Gastrointestinal Radiology > Procedures > CT-Guided Perc. Gastrostomy > CT-Guided Perc. Gastrostomy (10)


CT-Guided Percutaneous Gastrostomy: A Tutorial

Procedure Variations

CT-guidance is only really necessary for the gastric access and gastropexy portions of the procedure. The fascial dilation and gastrostomy tube placement can be performed under fluoroscopic guidance once gastric access is achieved. Alternatively, the patient can be transferred to the endoscopy suite with the guidewire secured to the abdominal surface and looped in the stomach. If conversion to jejunostomy tube is anticipated, choose the gastric puncture site with this in mind.  The gastrostomy tube should be placed in the gastric antrum or angled from the gastric body toward the antrum.

In patients with existing gastrostomy tubes that are suspected of of gastric contents or air leakage around the tube, approximation of the gastric abdominal wall can be performed. In this case, one would perform gastropexy adjacent to the existing tube.
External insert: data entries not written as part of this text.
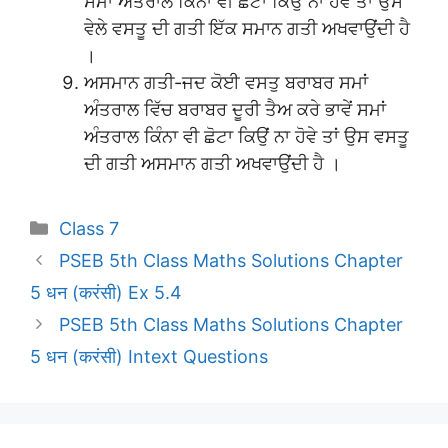
ਸਮਾਂ ਅੰਤਰਾਲ ਕਿੰਨਾ ਵੀ ਛੋਟਾ ਕਿਉਂ ਨਾ ਹੋਵੇ ਤਾਂ ਉਸ
ਵੇਲੇ ਵਸਤੂ ਦੀ ਗਤੀ ਇੱਕ ਸਮਾਨ ਗਤੀ ਅਖਵਾਉਂਦੀ ਹੈ
।
ਅਸਮਾਨ ਗਤੀ-ਜਦ ਕੋਈ ਵਸਤੁ ਬਰਾਬਰ ਸਮਾਂ
ਅੰਤਰਾਲ ਵਿੱਚ ਬਰਾਬਰ ਦੂਰੀ ਤੈਅ ਕਰੇ ਭਾਵੇਂ ਸਮਾਂ
ਅੰਤਰਾਲ ਕਿੰਨਾ ਵੀ ਛੋਟਾ ਕਿਉਂ ਨਾ ਹੋਵੇ ਤਾਂ ਉਸ ਵਸਤੂ
ਦੀ ਗਤੀ ਅਸਮਾਨ ਗਤੀ ਅਖਵਾਉਂਦੀ ਹੈ ।
Categories
Class 7
PSEB 5th Class Maths Solutions Chapter
5 धन (करंसी) Ex 5.4
PSEB 5th Class Maths Solutions Chapter
5 धन (करंसी) Intext Questions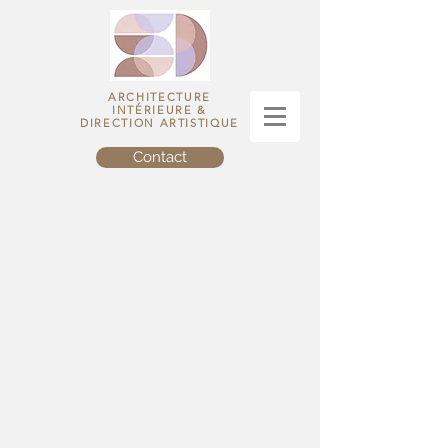
ARCHITECTURE
INTÉRIEURE &
DIRECTION ARTISTIQUE
Contact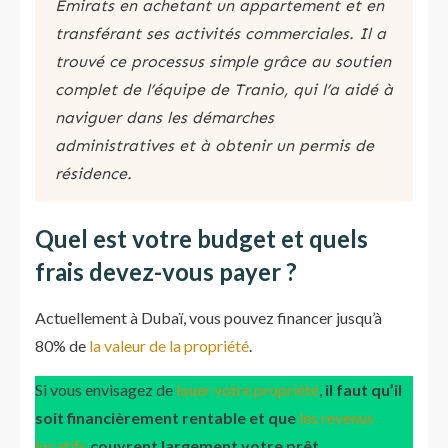
Émirats en achetant un appartement et en
transférant ses activités commerciales. Il a
trouvé ce processus simple grâce au soutien
complet de l’équipe de Tranio, qui l’a aidé à
naviguer dans les démarches
administratives et à obtenir un permis de
résidence​.
Quel est votre budget et quels
frais devez-vous payer ?
Actuellement à Dubaï, vous pouvez financer jusqu’à
80% de
la valeur de la propriété
.
Si vous envisagez de
louer votre propriété
,
il faut qu’il
soit financièrement rentable et que
les revenus
locatifs
couvrent largement votre prêt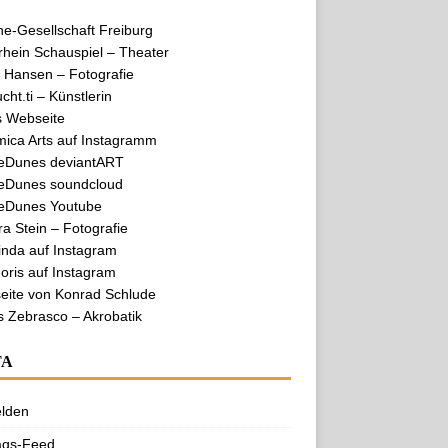
e-Gesellschaft Freiburg
hein Schauspiel – Theater
 Hansen – Fotografie
cht.ti – Künstlerin
s Webseite
mica Arts auf Instagramm
eDunes deviantART
eDunes soundcloud
eDunes Youtube
a Stein – Fotografie
nda auf Instagram
ris auf Instagram
eite von Konrad Schlude
s Zebrasco – Akrobatik
TA
lden
ags-Feed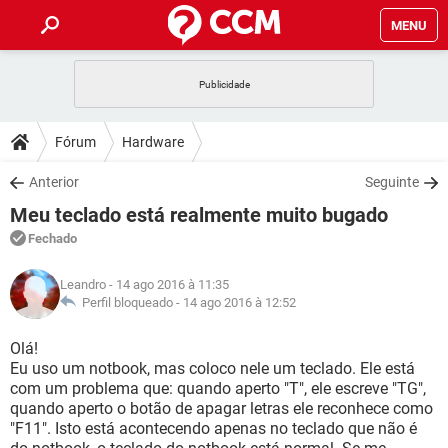
MENU
INÍCIO
JOGOS
WHATSAPP
DICAS
Fórum
Hardware
CELULAR
FACEBOOK
JOGOS
WHATSAPP
DOWNLOADS
Anterior
Seguinte
OUTLOOK
EXCEL
CELULAR
FACEBOOK
Meu teclado está realmente muito bugado
INSTAGRAM
JOGOS
GMAIL
WHATSAPP
FÓRUM
OUTLOOK
EXCEL
Fechado
GUIA DE COMPRAS
CELULAR
FACEBOOK
INSTAGRAM
JOGOS
GMAIL
WHATSAPP
GLOSSÁRIO
OUTLOOK
Leandro
- 14 ago 2016 à 11:35
EXCEL
GUIA DE COMPRAS
CELULAR
FACEBOOK
Perfil bloqueado -
14 ago 2016 à 12:52
INSTAGRAM
JOGOS
GMAIL
WHATSAPP
OUTLOOK
EXCEL
Olá!
GUIA DE COMPRAS
CELULAR
FACEBOOK
Eu uso um notbook, mas coloco nele um teclado. Ele está
INSTAGRAM
GMAIL
com um problema que: quando aperto "T", ele escreve "TG",
OUTLOOK
EXCEL
GUIA DE COMPRAS
quando aperto o botão de apagar letras ele reconhece como
INSTAGRAM
GMAIL
"F11". Isto está acontecendo apenas no teclado que não é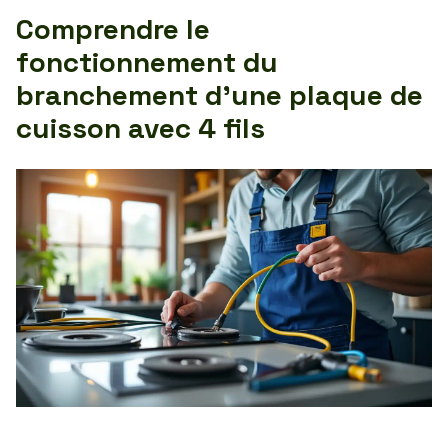
Comprendre le
fonctionnement du
branchement d’une plaque de
cuisson avec 4 fils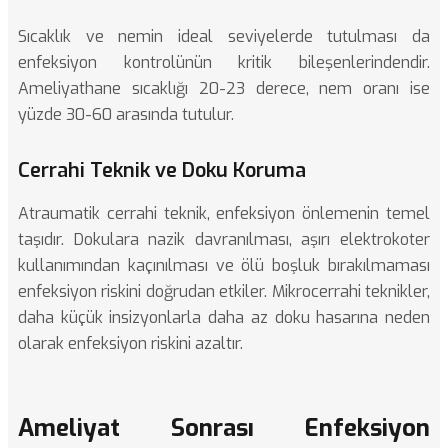
Sıcaklık ve nemin ideal seviyelerde tutulması da
enfeksiyon kontrolünün kritik bileşenlerindendir.
Ameliyathane sıcaklığı 20-23 derece, nem oranı ise
yüzde 30-60 arasında tutulur.
Cerrahi Teknik ve Doku Koruma
Atraumatik cerrahi teknik, enfeksiyon önlemenin temel
taşıdır. Dokulara nazik davranılması, aşırı elektrokoter
kullanımından kaçınılması ve ölü boşluk bırakılmaması
enfeksiyon riskini doğrudan etkiler.
Mikrocerrahi teknikler
,
daha küçük insizyonlarla daha az doku hasarına neden
olarak enfeksiyon riskini azaltır.
Ameliyat Sonrası Enfeksiyon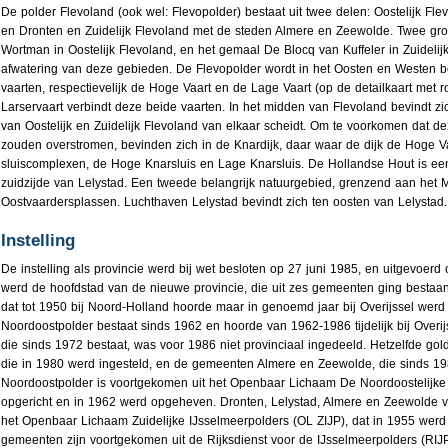
De polder Flevoland (ook wel: Flevopolder) bestaat uit twee delen: Oostelijk Fl
en Dronten en Zuidelijk Flevoland met de steden Almere en Zeewolde. Twee gr
Wortman in Oostelijk Flevoland, en het gemaal De Blocq van Kuffeler in Zuidelij
afwatering van deze gebieden. De Flevopolder wordt in het Oosten en Westen 
vaarten, respectievelijk de Hoge Vaart en de Lage Vaart (op de detailkaart met 
Larservaart verbindt deze beide vaarten. In het midden van Flevoland bevindt zi
van Oostelijk en Zuidelijk Flevoland van elkaar scheidt. Om te voorkomen dat de
zouden overstromen, bevinden zich in de Knardijk, daar waar de dijk de Hoge Va
sluiscomplexen, de Hoge Knarsluis en Lage Knarsluis. De Hollandse Hout is ee
zuidzijde van Lelystad. Een tweede belangrijk natuurgebied, grenzend aan het
Oostvaardersplassen. Luchthaven Lelystad bevindt zich ten oosten van Lelystad.
Instelling
De instelling als provincie werd bij wet besloten op 27 juni 1985, en uitgevoerd 
werd de hoofdstad van de nieuwe provincie, die uit zes gemeenten ging bestaa
dat tot 1950 bij Noord-Holland hoorde maar in genoemd jaar bij Overijssel we
Noordoostpolder bestaat sinds 1962 en hoorde van 1962-1986 tijdelijk bij Overi
die sinds 1972 bestaat, was voor 1986 niet provinciaal ingedeeld. Hetzelfde go
die in 1980 werd ingesteld, en de gemeenten Almere en Zeewolde, die sinds 1
Noordoostpolder is voortgekomen uit het Openbaar Lichaam De Noordoostelijke 
opgericht en in 1962 werd opgeheven. Dronten, Lelystad, Almere en Zeewolde 
het Openbaar Lichaam Zuidelijke IJsselmeerpolders (OL ZIJP), dat in 1955 wer
gemeenten zijn voortgekomen uit de Rijksdienst voor de IJsselmeerpolders (RIJ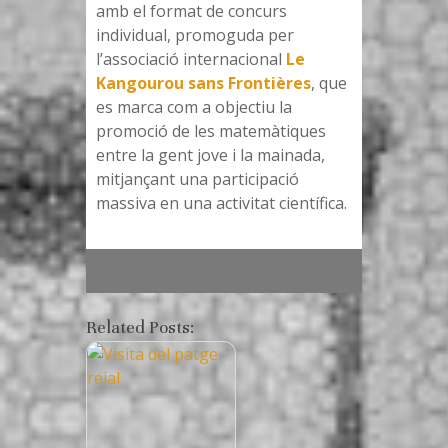
amb el format de concurs
individual, promoguda per
l’associació internacional
Le
Kangourou sans Frontières
, que
es marca com a objectiu la
promoció de les matemàtiques
entre la gent jove i la mainada,
mitjançant una participació
massiva en una activitat científica.
Related Posts: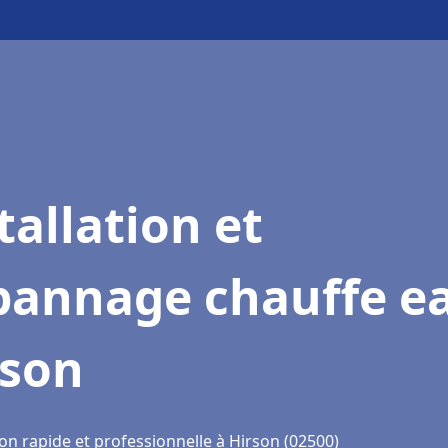
tallation et
pannage chauffe e
rson
on rapide et professionnelle à Hirson (02500)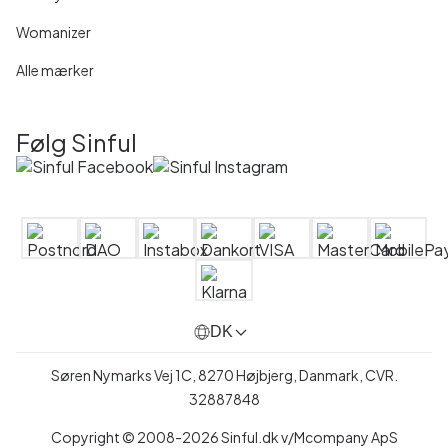
Womanizer
Alle mærker
Følg Sinful
DK
Søren Nymarks Vej 1C, 8270 Højbjerg, Danmark, CVR.
32887848
Copyright © 2008-2026 Sinful.dk v/Mcompany ApS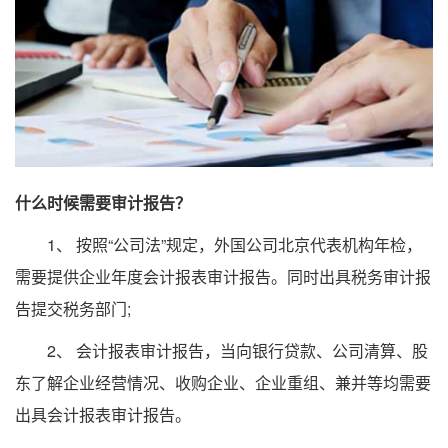
什么时候需要审计报告？
1、 按照“公司法”规定，外国公司北京代表机构年检，
需要提供企业年度会计报表审计报告。同时出具税务审计报
告提交税务部门;
2、 会计报表审计报告，当向银行贷款、公司清算、股
东了解企业经营情况、收购企业、企业重组、兼并等均需要
出具会计报表审计报告。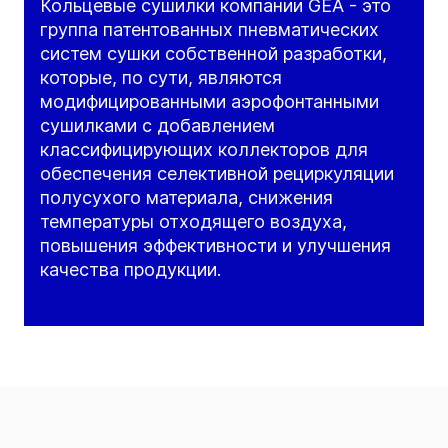
Кольцевые сушилки компании GEA - это
группа патентованных пневматических
систем сушки собственной разработки,
которые, по сути, являются
модифицированными аэрофонтанными
сушилками с добавлением
классифицирующих коллекторов для
обеспечения селективной рециркуляции
полусухого материала, снижения
температуры отходящего воздуха,
повышения эффективности и улучшения
качества продукции.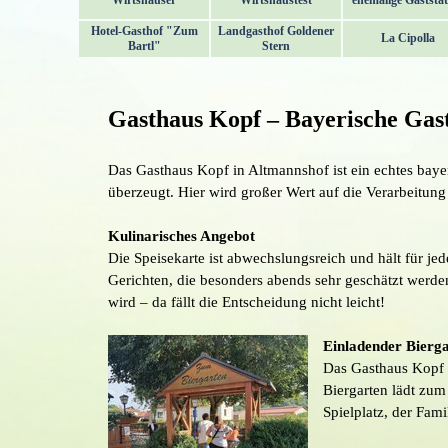
Wirtshäuser
Wirtshaustest
ehemalige Gaststät
Hotel-Gasthof "Zum
Landgasthof Goldener
La Cipolla
Bartl"
Stern
Menü überspringen
Gasthaus Kopf – Bayerische Gast
Das Gasthaus Kopf in Altmannshof ist ein echtes bayer
überzeugt. Hier wird großer Wert auf die Verarbeitung 
Kulinarisches Angebot
Die Speisekarte ist abwechslungsreich und hält für j
Gerichten, die besonders abends sehr geschätzt werde
wird – da fällt die Entscheidung nicht leicht!
Einladender Bierg
Das Gasthaus Kopf l
Biergarten lädt zum
Spielplatz, der Fam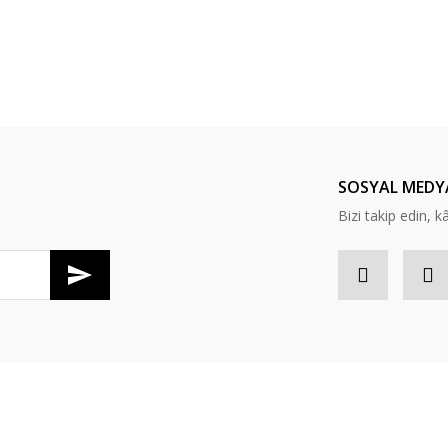
SOSYAL MEDY
Bizi takip edin, kâr
Gönder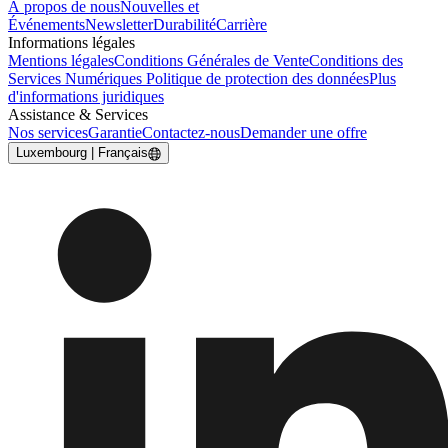
À propos de nous
Nouvelles et
Événements
Newsletter
Durabilité
Carrière
Informations légales
Mentions légales
Conditions Générales de Vente
Conditions des
Services Numériques
Politique de protection des données
Plus
d'informations juridiques
Assistance & Services
Nos services
Garantie
Contactez-nous
Demander une offre
Luxembourg | Français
Image of gastrostomy tube with adjacent pneumoperitoneum

Post-Procedure Care

The patient should be observed until recovery from sedation is complete. The gastric anchor can be released immediately after the procedure or after two weeks.  We prefer to leave the anchor in place for two weeks as the gastrostomy tract matures.  To release the anchor, the suture is cut so that the anchor falls into the gastric lumen and passes through the gastrointestinal tract. Patients should be instructed on gastrostomy tube care. This care should be similar to other gastrostomy tubes, except that the relatively small lumen makes crushed pills less desirable than liquid medicine formulations.

Avoiding Complications

Potential complications of CT-guided gastrostomy include pneumoperitoneum, bleeding, colonic or liver puncture, peritonitis, and complications of sedation. Pneumoperitoneum is a relatively benign complication, and is expected when puncturing an air-filled, distended stomach. Excessive pneumoperitoneum is avoided by maintaining tension on the gastric anchor thread to keep the gastric and abdominal walls apposed. To prevent bleeding, one should be sure to avoid the epigastric vessels on the anterior abdominal wall. These are readily detectable on cross sectional imaging. Indeed, this is one of the advantages of CT-guidance. Additionally, distending the stomach with air lends some degree of protection from bleeding, as the gastric vessels occupy a smaller proportion of the stomach wall cross sectional area. Colon, lung, or liver puncture is avoidable by careful localization in planning and during the initial gastric puncture. Peritonitis can result from colonic puncture or excessive spillage of liquid gastric contents into the peritoneum.  Keeping the stomach apposed to the abdominal wall and avoiding colonic puncture prevents this. Sedation complications are avoided by vigilant observance of the patientís vital signs and responsiveness.